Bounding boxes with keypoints
┌────────

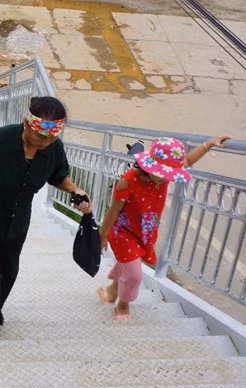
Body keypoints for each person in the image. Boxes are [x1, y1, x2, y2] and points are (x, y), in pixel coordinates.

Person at [0, 96, 92, 340]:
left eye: (52, 137)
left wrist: (77, 191)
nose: (46, 142)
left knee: (9, 271)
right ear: (27, 124)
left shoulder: (53, 147)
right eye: (41, 137)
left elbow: (58, 178)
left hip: (17, 220)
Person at [97, 135, 230, 319]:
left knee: (129, 264)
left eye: (166, 174)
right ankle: (122, 305)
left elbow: (189, 160)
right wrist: (102, 236)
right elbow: (112, 212)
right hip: (123, 233)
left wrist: (208, 145)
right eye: (159, 172)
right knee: (135, 275)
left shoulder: (164, 176)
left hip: (144, 232)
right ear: (148, 165)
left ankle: (110, 292)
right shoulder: (127, 181)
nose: (162, 179)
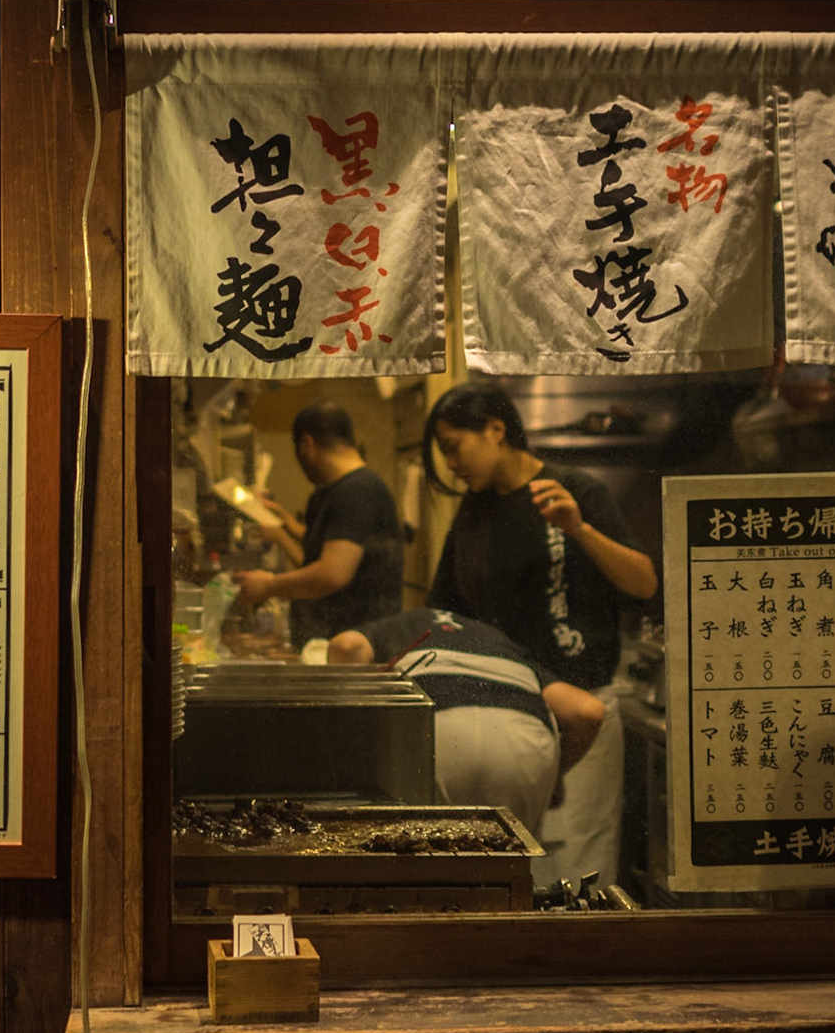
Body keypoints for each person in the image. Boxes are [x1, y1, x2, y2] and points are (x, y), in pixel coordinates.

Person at [422, 381, 658, 891]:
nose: (452, 465)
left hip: (582, 711)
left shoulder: (576, 490)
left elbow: (643, 581)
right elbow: (445, 611)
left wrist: (579, 529)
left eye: (454, 448)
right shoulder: (475, 510)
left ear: (495, 429)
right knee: (517, 873)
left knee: (578, 869)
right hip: (507, 716)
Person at [327, 608, 606, 830]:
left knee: (421, 865)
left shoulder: (405, 622)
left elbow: (347, 646)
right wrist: (555, 777)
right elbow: (588, 711)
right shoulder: (499, 641)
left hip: (435, 737)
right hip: (523, 747)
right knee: (508, 871)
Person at [231, 399, 404, 646]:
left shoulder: (357, 490)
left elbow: (332, 574)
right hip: (332, 643)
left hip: (353, 648)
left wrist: (269, 585)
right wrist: (286, 524)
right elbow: (317, 557)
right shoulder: (333, 491)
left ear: (306, 445)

└────────

#### Your assignment:
You are asked to reproduce word for word the line containing "left shoulder: (576, 490)" and every subsequent line through the end of the entries.

#### Output for this task:
left shoulder: (576, 490)
left elbow: (643, 581)
right elbow: (445, 611)
left wrist: (579, 529)
left eye: (454, 448)
right shoulder: (475, 510)
left ear: (495, 429)
right knee: (517, 873)
left knee: (578, 869)
right hip: (507, 716)
Person at [327, 608, 606, 830]:
left knee: (421, 865)
left shoulder: (405, 622)
left elbow: (347, 646)
right wrist: (555, 777)
right elbow: (588, 711)
right shoulder: (499, 641)
left hip: (435, 737)
right hip: (523, 747)
right knee: (508, 871)
Person at [231, 399, 404, 646]:
left shoulder: (357, 490)
left elbow: (332, 574)
right hip: (332, 643)
left hip: (353, 648)
left wrist: (269, 585)
right wrist: (286, 524)
right elbow: (317, 557)
right shoulder: (333, 491)
left ear: (306, 445)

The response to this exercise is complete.